Thermodynamics studies how energy moves and changes form. Heat is energy flowing from a hotter object to a cooler one, and work is energy used to push, lift, or move something. A central insight is that heat and work are interchangeable forms of the same underlying quantity, energy, which can be converted but never conjured from nothing.

An early diagram of an ideal heat engine, central to the birth of thermodynamics.
An early diagram of an ideal heat engine, central to the birth of thermodynamics.

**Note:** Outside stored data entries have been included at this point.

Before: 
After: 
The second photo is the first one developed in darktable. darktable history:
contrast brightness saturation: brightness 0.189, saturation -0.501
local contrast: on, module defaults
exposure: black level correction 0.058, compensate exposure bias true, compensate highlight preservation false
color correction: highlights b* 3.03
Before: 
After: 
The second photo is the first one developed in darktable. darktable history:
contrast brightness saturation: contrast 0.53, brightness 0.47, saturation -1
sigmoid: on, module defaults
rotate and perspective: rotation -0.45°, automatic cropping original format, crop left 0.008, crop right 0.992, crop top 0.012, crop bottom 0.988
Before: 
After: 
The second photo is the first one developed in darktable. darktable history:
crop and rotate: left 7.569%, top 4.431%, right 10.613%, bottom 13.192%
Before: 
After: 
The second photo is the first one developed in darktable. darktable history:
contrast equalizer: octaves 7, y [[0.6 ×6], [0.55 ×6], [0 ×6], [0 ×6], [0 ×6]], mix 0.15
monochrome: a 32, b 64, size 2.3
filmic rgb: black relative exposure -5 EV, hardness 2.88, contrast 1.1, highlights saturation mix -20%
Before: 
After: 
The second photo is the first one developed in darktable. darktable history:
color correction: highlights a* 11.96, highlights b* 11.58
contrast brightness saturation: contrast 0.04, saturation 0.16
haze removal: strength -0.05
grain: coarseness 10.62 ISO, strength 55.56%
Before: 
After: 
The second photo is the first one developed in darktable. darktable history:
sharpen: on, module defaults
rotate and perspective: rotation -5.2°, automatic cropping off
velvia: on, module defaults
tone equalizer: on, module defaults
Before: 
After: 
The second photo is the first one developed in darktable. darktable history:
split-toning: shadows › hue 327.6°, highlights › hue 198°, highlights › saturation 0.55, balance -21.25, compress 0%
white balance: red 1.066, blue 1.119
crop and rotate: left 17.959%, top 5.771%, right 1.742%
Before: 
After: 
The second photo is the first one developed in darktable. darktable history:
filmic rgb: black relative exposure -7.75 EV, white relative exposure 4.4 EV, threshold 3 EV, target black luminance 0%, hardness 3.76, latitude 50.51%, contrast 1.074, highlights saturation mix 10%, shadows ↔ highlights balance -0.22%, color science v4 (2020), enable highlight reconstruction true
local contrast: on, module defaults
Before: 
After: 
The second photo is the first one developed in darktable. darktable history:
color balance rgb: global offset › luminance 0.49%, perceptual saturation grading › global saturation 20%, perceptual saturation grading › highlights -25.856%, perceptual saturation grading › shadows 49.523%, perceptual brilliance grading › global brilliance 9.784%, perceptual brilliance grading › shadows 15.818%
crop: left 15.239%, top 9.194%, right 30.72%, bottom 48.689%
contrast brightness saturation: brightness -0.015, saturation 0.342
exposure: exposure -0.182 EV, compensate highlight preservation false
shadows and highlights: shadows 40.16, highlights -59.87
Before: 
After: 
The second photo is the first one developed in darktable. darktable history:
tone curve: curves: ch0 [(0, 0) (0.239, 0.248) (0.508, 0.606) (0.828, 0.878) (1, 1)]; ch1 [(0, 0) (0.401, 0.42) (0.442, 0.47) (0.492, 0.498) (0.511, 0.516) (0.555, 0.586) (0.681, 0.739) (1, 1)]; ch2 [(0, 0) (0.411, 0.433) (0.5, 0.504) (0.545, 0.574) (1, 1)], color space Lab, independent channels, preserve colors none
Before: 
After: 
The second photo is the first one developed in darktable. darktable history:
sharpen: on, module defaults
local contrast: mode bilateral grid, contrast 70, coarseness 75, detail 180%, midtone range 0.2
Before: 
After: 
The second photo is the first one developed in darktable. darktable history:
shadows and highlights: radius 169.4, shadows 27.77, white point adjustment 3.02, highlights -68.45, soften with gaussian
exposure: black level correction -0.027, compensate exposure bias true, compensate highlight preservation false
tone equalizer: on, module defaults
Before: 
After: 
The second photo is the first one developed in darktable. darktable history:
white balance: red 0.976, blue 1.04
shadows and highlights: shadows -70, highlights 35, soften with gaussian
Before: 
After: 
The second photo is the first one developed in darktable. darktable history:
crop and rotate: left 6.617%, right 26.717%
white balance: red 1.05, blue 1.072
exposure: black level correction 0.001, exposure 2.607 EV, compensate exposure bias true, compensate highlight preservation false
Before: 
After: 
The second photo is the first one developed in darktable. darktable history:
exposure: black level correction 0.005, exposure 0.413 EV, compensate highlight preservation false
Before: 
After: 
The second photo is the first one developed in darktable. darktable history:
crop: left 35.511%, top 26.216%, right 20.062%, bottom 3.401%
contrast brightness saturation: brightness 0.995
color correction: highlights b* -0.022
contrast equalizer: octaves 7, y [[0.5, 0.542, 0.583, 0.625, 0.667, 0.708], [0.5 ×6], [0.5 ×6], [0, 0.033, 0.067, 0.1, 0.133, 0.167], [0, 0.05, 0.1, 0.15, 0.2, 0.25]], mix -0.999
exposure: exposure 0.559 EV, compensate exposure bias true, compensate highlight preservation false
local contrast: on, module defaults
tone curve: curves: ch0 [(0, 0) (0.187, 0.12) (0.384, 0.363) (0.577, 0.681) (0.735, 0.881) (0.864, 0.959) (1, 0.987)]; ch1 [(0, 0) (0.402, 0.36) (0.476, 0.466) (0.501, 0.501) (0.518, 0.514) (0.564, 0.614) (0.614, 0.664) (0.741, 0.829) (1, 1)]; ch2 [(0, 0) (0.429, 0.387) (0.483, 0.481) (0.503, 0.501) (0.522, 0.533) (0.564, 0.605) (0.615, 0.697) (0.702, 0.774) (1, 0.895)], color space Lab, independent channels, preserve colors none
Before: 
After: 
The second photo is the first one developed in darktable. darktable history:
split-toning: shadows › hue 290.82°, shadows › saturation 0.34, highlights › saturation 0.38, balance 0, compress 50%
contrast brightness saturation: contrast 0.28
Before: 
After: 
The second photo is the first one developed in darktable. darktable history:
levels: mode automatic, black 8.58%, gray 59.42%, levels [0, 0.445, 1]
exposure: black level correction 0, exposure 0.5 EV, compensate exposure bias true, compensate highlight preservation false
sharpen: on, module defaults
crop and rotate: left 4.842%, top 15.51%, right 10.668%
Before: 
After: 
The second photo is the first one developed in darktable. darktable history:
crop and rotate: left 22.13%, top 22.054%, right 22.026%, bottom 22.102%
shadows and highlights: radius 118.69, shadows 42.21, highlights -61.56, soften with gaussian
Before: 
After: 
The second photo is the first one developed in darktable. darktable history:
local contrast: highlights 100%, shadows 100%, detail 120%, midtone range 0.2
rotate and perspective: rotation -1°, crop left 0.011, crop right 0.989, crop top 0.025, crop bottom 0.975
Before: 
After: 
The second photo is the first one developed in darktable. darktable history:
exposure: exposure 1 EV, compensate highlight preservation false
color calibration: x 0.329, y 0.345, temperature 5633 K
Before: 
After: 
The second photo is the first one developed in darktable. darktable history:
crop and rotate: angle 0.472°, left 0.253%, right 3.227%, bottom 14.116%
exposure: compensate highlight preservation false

Temperature measures how hot or cold something is, and more precisely how fast its particles are jiggling. The so called zeroth law states that if two objects are each in balance with a third, they are in balance with each other, which is what makes a thermometer meaningful and lets us compare temperatures at all.

The first law of thermodynamics is the conservation of energy: energy can be neither created nor destroyed, only converted from one form to another. The total energy of an isolated system stays constant. This rules out any machine that produces energy from nowhere, and it lets engineers track exactly where energy goes.

The second law states that disorder, measured by a quantity called entropy, always tends to increase in an isolated system. This is why heat flows from hot to cold and never spontaneously the other way, why engines can never be perfectly efficient, and why some energy is always lost as useless waste heat.

Gas escaping a bottle, a vivid example of energy and expansion in action.
Gas escaping a bottle, a vivid example of energy and expansion in action.

The relentless increase of entropy gives time its direction. We remember the past and not the future, and broken cups never reassemble, because ordered states naturally give way to disordered ones. This humble statistical law underlies our deepest sense that time flows one way.

Thermodynamics grew out of a very practical problem: how to get the most work from the steam engines that powered the Industrial Revolution. In the 1820s the French engineer Sadi Carnot analysed the ideal engine and discovered fundamental limits on efficiency, founding the science almost single handed.

Over the following decades, scientists including Rudolf Clausius, Lord Kelvin, and Ludwig Boltzmann developed the concepts of energy and entropy with mathematical precision. Boltzmann showed that entropy is really a measure of the number of ways the particles of a system can be arranged, linking heat to the hidden motion of atoms.

The reach of thermodynamics is extraordinary. It governs power plants, engines, and refrigerators, explains why perpetual motion machines are impossible, and describes chemical reactions, the behaviour of gases, and the flow of energy through living things. On the grandest scale, it even shapes the long term fate of the universe. Few sets of ideas are so practical and so cosmic at once.